_Records for the task_:
* * * * * * *

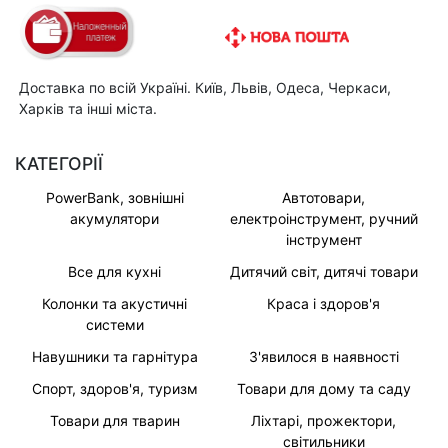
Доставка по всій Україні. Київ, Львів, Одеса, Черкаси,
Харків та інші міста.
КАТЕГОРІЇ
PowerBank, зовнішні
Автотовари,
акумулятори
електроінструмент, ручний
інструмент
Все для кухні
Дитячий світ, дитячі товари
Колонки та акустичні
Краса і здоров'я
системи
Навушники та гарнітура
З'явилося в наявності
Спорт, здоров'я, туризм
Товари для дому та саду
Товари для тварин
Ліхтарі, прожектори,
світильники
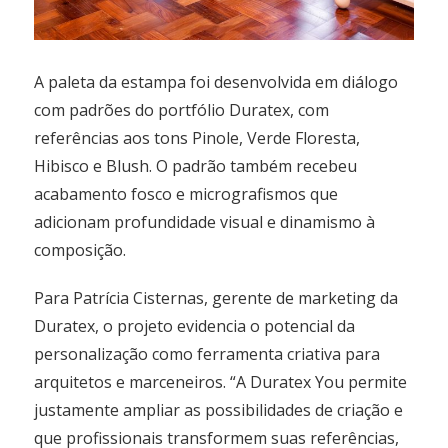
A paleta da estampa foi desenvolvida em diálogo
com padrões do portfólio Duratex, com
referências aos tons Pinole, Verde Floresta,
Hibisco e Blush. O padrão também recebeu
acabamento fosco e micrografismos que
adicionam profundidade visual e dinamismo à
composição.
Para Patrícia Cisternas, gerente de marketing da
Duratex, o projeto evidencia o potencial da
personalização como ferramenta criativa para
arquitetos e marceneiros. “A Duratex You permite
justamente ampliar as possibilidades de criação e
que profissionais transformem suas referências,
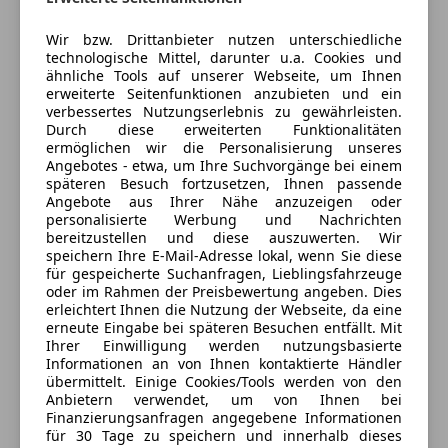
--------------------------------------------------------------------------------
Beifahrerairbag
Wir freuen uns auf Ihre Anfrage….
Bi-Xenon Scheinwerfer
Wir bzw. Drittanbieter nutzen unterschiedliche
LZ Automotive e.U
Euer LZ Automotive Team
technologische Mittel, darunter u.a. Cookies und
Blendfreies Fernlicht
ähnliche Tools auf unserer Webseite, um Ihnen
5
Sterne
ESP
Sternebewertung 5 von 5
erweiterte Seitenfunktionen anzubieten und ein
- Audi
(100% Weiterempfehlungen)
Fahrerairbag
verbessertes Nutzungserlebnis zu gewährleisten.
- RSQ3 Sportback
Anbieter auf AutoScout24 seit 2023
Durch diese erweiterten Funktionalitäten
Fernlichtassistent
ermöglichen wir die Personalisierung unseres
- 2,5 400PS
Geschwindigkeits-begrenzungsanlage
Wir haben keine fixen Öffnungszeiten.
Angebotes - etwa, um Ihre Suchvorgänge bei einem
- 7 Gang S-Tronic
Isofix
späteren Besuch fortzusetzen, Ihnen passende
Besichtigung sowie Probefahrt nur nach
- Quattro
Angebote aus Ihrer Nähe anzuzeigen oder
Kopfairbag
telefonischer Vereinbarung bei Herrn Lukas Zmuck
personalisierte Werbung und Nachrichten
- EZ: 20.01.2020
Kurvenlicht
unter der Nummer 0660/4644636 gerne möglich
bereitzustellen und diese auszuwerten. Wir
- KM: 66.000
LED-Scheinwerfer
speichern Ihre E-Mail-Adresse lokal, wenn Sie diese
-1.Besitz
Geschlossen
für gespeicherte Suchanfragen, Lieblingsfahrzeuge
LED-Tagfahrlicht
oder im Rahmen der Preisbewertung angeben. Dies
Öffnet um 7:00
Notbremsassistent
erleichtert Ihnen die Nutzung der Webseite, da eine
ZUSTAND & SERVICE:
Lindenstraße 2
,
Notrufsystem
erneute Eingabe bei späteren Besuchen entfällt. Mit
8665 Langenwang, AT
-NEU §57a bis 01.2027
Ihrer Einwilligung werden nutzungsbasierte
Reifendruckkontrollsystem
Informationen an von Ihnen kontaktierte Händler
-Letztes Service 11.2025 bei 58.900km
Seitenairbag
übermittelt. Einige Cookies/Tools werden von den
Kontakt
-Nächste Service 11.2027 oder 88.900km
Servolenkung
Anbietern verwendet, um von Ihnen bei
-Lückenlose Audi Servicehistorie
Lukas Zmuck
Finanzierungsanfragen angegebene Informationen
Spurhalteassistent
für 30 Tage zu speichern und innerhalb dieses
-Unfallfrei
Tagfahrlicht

* * * * * * *

_Job_:
Would you please output only the lines from the start of the material above up to and including the line with "світильники", exactly as they appear and without pictures?

_Answer section_:
Доставка по всій Україні. Київ, Львів, Одеса, Черкаси,
Харків та інші міста.
КАТЕГОРІЇ
PowerBank, зовнішні
Автотовари,
акумулятори
електроінструмент, ручний
інструмент
Все для кухні
Дитячий світ, дитячі товари
Колонки та акустичні
Краса і здоров'я
системи
Навушники та гарнітура
З'явилося в наявності
Спорт, здоров'я, туризм
Товари для дому та саду
Товари для тварин
Ліхтарі, прожектори,
світильники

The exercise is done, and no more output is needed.